Stored data
________________________________________
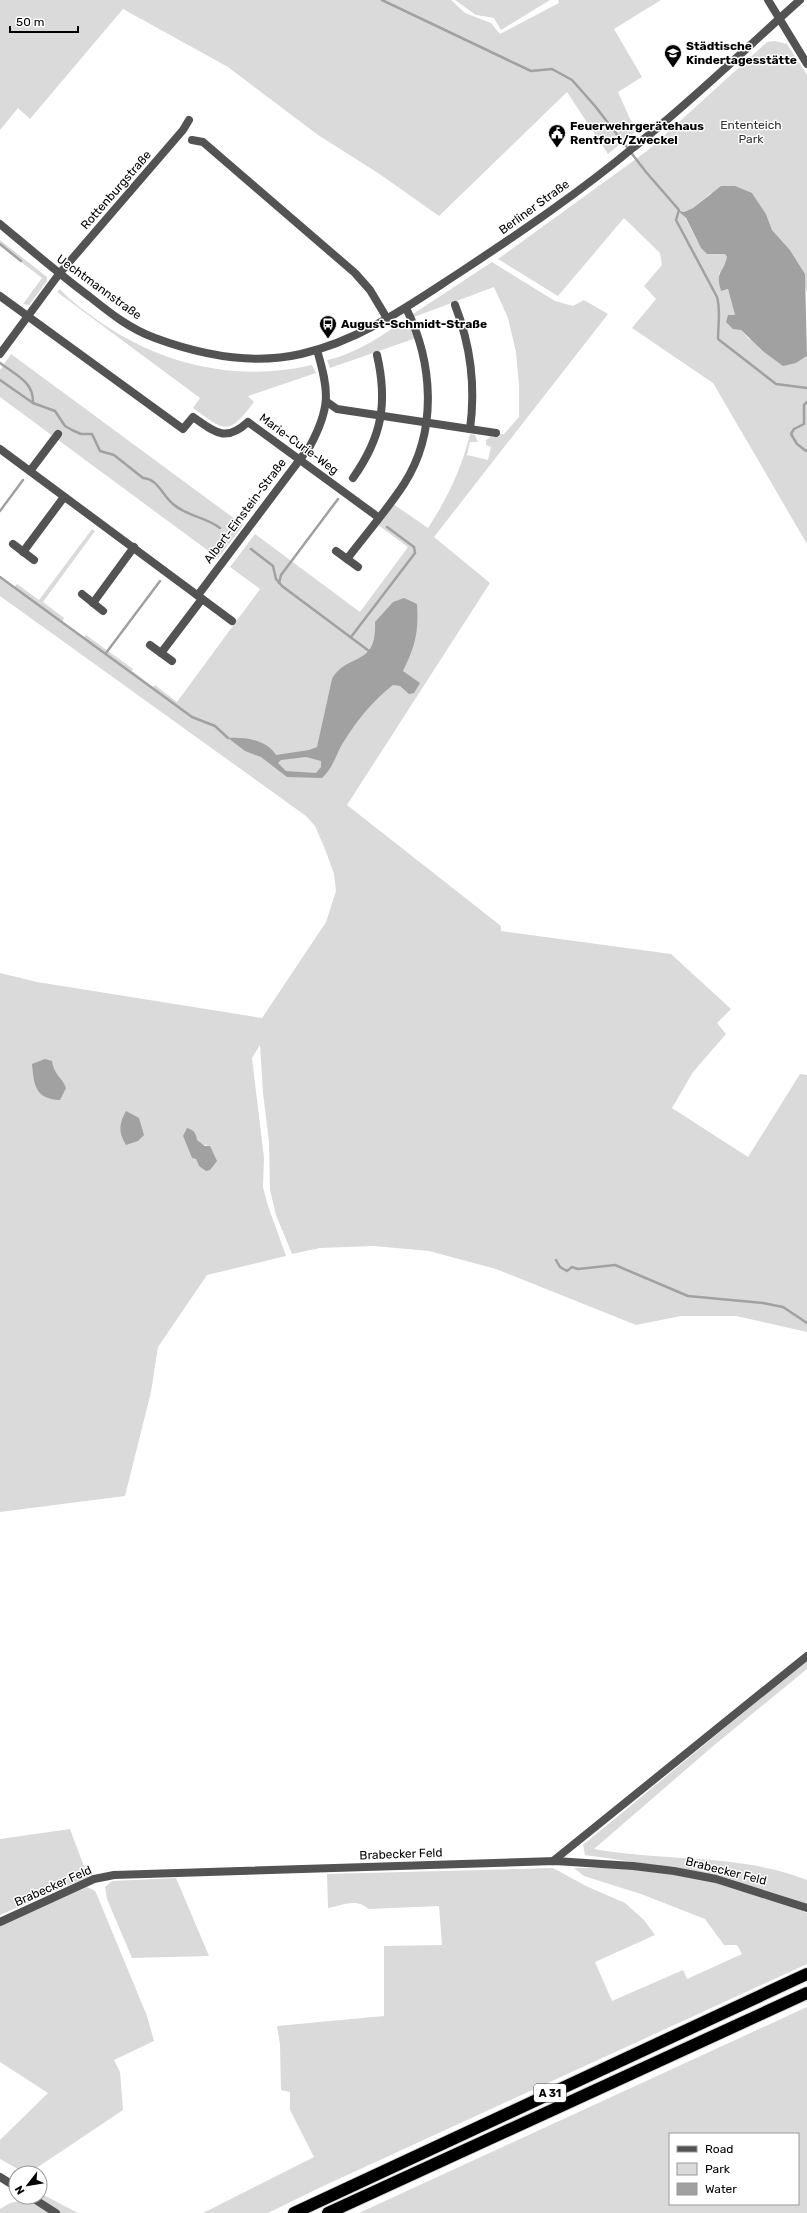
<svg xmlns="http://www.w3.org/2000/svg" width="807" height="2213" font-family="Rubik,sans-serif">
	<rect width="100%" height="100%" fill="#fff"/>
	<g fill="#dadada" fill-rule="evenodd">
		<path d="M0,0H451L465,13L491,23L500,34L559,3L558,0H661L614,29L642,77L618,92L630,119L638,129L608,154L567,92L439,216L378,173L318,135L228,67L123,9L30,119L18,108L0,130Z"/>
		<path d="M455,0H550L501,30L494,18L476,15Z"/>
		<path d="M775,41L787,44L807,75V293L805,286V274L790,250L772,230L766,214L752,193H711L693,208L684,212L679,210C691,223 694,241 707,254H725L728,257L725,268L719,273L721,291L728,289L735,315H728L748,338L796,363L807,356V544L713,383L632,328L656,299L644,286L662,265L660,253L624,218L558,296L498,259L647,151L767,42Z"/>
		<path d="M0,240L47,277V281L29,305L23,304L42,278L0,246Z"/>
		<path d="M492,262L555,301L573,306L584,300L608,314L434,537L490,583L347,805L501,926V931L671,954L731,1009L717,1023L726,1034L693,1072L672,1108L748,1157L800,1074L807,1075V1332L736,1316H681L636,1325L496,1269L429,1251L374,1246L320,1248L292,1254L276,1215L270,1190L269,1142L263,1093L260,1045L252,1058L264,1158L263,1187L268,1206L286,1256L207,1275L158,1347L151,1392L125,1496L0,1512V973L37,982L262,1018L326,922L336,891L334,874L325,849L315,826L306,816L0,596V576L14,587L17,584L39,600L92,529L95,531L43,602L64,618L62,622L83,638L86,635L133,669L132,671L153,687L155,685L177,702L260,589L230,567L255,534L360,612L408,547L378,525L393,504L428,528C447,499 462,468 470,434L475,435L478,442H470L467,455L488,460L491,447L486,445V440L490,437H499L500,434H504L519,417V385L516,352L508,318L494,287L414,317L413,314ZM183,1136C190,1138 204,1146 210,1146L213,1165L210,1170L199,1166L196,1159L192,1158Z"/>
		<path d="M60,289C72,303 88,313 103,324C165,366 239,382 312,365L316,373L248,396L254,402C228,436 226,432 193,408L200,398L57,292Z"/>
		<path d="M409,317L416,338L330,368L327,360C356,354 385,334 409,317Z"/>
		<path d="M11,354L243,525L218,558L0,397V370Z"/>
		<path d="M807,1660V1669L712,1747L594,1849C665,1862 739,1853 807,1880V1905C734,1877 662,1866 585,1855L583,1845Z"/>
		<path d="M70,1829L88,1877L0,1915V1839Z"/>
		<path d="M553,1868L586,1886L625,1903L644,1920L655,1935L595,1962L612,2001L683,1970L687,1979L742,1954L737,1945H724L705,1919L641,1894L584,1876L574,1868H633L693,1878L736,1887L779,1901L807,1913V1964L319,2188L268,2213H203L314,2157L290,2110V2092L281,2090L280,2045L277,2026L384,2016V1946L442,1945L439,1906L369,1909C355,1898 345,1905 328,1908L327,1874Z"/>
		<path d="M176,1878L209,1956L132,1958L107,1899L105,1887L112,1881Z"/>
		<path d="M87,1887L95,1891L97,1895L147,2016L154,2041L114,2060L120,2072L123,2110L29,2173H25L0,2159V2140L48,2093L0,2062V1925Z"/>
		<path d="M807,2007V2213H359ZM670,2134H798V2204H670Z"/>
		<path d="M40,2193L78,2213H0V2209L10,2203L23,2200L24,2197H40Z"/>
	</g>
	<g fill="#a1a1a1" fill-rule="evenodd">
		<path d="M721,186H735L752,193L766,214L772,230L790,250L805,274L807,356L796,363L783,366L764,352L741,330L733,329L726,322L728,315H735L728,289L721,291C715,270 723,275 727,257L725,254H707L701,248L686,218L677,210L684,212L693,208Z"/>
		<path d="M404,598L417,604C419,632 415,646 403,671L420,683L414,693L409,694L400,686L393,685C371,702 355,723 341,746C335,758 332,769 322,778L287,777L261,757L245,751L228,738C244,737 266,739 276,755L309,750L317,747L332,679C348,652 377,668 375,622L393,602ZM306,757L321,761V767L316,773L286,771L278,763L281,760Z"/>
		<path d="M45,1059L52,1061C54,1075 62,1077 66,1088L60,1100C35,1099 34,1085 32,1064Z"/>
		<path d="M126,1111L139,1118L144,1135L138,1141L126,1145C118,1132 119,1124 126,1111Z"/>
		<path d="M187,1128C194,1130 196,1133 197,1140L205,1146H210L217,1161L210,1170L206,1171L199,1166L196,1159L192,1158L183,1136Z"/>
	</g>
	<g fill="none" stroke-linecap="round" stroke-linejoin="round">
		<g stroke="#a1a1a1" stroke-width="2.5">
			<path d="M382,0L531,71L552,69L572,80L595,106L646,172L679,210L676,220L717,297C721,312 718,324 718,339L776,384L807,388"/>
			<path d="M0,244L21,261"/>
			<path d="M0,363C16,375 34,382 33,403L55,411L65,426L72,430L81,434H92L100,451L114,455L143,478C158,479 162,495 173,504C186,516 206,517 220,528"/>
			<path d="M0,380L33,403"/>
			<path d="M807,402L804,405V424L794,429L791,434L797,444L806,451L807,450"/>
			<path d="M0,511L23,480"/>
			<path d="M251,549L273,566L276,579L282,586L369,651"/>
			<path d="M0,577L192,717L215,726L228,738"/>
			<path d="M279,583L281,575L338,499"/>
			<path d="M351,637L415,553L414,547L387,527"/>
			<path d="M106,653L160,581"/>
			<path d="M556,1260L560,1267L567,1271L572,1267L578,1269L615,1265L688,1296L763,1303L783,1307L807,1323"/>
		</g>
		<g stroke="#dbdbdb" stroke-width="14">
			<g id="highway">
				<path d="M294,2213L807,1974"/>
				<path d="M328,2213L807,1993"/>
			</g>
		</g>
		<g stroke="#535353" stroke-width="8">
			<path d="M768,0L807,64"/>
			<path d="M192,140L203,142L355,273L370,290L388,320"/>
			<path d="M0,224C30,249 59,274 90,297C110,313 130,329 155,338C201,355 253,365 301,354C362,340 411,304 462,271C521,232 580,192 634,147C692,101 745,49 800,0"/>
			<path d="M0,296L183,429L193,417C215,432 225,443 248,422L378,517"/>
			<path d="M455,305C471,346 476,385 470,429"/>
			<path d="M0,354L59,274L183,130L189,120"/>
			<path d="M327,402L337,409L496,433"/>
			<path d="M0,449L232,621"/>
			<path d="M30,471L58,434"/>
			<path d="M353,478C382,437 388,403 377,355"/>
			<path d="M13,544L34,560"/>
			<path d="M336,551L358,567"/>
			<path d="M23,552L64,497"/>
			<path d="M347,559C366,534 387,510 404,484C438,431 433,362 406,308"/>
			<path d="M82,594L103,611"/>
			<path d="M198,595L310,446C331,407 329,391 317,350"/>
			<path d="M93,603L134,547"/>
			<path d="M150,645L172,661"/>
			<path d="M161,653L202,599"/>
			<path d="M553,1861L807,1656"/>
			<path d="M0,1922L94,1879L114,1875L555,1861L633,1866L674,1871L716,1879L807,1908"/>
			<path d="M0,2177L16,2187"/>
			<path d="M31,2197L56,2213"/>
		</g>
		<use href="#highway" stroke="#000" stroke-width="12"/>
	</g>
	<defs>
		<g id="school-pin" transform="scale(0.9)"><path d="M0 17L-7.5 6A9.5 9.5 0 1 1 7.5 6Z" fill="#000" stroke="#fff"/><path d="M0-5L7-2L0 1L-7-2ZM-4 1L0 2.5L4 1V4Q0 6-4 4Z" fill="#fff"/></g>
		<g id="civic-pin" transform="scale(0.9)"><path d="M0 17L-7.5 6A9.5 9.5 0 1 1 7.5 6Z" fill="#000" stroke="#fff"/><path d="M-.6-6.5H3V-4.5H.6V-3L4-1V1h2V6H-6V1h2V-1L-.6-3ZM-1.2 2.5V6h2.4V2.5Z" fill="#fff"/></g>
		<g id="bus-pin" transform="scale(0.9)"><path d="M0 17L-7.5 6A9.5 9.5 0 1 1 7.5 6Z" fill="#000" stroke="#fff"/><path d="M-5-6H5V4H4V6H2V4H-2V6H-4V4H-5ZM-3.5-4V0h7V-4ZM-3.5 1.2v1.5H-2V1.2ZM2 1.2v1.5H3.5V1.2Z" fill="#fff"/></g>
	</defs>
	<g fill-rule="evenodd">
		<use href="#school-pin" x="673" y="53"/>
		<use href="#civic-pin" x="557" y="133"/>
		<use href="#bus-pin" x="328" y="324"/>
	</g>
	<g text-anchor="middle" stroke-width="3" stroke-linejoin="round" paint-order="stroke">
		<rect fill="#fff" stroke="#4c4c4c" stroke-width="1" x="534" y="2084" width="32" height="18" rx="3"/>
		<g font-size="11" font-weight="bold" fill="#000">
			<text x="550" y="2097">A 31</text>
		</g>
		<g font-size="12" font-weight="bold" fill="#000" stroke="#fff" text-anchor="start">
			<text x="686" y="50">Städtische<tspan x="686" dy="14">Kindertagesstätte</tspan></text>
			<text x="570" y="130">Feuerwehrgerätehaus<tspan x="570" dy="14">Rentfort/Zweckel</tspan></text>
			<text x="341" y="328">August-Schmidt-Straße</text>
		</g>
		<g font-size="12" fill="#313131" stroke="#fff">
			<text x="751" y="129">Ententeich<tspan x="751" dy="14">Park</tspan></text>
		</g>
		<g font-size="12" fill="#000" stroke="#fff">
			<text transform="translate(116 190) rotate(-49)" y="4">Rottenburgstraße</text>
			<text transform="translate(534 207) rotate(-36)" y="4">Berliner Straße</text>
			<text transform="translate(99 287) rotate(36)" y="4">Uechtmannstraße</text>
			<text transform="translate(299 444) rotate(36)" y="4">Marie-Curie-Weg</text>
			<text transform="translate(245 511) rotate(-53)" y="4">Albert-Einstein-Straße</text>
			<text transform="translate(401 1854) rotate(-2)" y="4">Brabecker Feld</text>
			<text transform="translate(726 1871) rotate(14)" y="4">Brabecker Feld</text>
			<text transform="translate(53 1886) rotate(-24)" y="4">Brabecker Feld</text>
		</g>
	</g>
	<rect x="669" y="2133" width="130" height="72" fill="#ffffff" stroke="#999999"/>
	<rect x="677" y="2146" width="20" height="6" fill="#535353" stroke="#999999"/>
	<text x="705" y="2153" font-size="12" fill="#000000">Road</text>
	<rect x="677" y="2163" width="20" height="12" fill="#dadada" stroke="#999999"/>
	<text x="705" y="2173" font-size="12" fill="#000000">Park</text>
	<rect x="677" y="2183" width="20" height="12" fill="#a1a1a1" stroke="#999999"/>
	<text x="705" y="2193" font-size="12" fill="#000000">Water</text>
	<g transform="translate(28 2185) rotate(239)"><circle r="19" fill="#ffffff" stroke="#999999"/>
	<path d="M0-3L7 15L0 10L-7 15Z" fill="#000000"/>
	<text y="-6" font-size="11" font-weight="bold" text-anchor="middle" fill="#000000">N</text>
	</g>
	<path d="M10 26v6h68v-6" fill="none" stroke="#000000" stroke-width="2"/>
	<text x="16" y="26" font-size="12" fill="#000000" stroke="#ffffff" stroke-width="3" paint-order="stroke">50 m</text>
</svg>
________________________________________
Take every line from the data that includes the word "highway".

			<g id="highway">
		<use href="#highway" stroke="#000" stroke-width="12"/>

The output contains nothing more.